What strengthened them in times of transition was hopeful patience. One that James encourages us to find: “therefore be patient, brethren, until the coming of the Lord. The farmer waits for the precious produce of the soil, being patient about it, until it gets the early and late rains. You too be patient; strengthen your hearts, for the coming of the Lord is near” (James 5:7-8).
Change is hard when we lose hope or get impatient with the process. Those who fight it are motivated by fear and distrust. It is true that our world is changing, but it has always been changing. The God who was God during every life-altering time period in history is still God now.
It is true that our world is changing, but it has always been changing. The God who was God during every life-altering time period in history is still God now.
I remember sitting on the hilltop that summer in the pavilion that overlooked the mountains. With a thatched roof that was open on all sides, it offered the best view in camp.

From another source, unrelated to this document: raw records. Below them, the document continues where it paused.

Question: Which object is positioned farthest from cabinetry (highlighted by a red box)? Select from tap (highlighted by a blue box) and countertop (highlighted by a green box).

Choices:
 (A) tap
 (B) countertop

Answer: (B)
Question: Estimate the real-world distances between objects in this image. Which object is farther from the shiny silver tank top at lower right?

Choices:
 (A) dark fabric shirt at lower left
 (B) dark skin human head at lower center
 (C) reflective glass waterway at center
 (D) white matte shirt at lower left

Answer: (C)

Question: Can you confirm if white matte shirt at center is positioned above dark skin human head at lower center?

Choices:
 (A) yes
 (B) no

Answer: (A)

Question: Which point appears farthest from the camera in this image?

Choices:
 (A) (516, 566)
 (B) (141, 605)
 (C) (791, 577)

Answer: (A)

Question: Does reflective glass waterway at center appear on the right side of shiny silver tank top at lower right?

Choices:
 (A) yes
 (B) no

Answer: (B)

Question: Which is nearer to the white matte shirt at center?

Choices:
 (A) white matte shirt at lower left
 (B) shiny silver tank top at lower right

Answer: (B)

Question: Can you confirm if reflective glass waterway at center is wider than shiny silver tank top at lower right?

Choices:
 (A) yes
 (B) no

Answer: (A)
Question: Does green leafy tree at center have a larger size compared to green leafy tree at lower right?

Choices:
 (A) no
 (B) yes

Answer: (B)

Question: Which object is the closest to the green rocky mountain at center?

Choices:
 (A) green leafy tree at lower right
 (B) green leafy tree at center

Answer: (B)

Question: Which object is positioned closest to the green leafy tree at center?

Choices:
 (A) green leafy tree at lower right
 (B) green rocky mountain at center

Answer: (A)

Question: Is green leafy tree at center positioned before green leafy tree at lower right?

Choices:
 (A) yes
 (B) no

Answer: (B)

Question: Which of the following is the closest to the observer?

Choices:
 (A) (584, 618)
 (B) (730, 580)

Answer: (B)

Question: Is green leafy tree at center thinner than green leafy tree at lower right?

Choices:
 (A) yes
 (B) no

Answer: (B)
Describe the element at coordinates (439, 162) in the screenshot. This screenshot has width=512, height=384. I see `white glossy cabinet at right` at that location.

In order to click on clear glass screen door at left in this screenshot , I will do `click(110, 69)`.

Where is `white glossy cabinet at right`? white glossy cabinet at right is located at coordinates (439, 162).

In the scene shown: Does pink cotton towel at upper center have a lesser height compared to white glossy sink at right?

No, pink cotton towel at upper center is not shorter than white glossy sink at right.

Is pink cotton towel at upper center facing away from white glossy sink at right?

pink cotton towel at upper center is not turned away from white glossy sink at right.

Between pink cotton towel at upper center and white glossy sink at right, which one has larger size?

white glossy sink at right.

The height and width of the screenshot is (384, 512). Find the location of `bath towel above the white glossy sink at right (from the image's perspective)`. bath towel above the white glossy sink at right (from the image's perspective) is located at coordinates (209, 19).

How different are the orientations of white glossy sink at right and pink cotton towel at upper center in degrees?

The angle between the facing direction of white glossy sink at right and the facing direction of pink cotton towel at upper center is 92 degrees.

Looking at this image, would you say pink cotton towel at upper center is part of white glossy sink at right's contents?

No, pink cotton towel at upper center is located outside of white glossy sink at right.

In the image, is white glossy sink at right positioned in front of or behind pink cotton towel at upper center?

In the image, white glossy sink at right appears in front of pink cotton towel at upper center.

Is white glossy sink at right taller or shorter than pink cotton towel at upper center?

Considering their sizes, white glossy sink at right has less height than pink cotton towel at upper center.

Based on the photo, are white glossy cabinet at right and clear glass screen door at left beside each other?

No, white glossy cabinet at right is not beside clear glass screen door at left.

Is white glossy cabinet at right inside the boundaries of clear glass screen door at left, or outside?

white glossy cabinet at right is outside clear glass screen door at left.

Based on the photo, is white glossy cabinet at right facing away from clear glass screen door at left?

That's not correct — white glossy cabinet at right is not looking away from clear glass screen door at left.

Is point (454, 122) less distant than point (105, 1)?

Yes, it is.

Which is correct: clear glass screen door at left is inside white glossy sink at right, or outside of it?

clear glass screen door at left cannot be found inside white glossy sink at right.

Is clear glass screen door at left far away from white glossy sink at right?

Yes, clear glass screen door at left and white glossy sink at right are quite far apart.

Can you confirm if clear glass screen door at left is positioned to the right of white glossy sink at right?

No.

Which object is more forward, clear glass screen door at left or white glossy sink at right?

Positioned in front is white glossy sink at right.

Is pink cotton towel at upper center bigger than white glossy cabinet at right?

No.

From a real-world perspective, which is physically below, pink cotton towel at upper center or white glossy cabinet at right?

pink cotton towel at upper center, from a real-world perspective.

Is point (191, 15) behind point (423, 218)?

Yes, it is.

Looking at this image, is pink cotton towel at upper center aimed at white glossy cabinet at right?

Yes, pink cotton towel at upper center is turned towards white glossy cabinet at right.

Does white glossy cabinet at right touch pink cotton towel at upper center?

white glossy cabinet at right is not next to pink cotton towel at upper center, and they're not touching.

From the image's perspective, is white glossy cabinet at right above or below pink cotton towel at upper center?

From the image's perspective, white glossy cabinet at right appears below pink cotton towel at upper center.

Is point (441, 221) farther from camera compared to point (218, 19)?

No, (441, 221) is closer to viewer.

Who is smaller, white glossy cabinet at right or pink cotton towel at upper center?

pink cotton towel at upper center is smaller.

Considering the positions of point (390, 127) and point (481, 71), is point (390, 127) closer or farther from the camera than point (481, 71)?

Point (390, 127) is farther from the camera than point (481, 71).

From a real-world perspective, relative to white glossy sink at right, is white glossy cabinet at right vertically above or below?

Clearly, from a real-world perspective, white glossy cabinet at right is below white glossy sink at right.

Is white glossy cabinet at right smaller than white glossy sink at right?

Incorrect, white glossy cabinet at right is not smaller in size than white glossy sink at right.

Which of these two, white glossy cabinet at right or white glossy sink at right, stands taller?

In the morning, I would sit at the square wooden table staring at the purple-dappled landscape as the sun rose like an angel unfurling its wings in iridescent glory. The transition from night to the morning was breathtaking to behold.
It’s those momentary breakthroughs that happen in our lives that give us hope in the midst of transition. It’s the sweetness of beauty when we aren’t expecting it, and the reminder that not all transition means discomfort. Those glimpses remind us that we do have the hope of arriving one day and that is a gift that will never be taken away.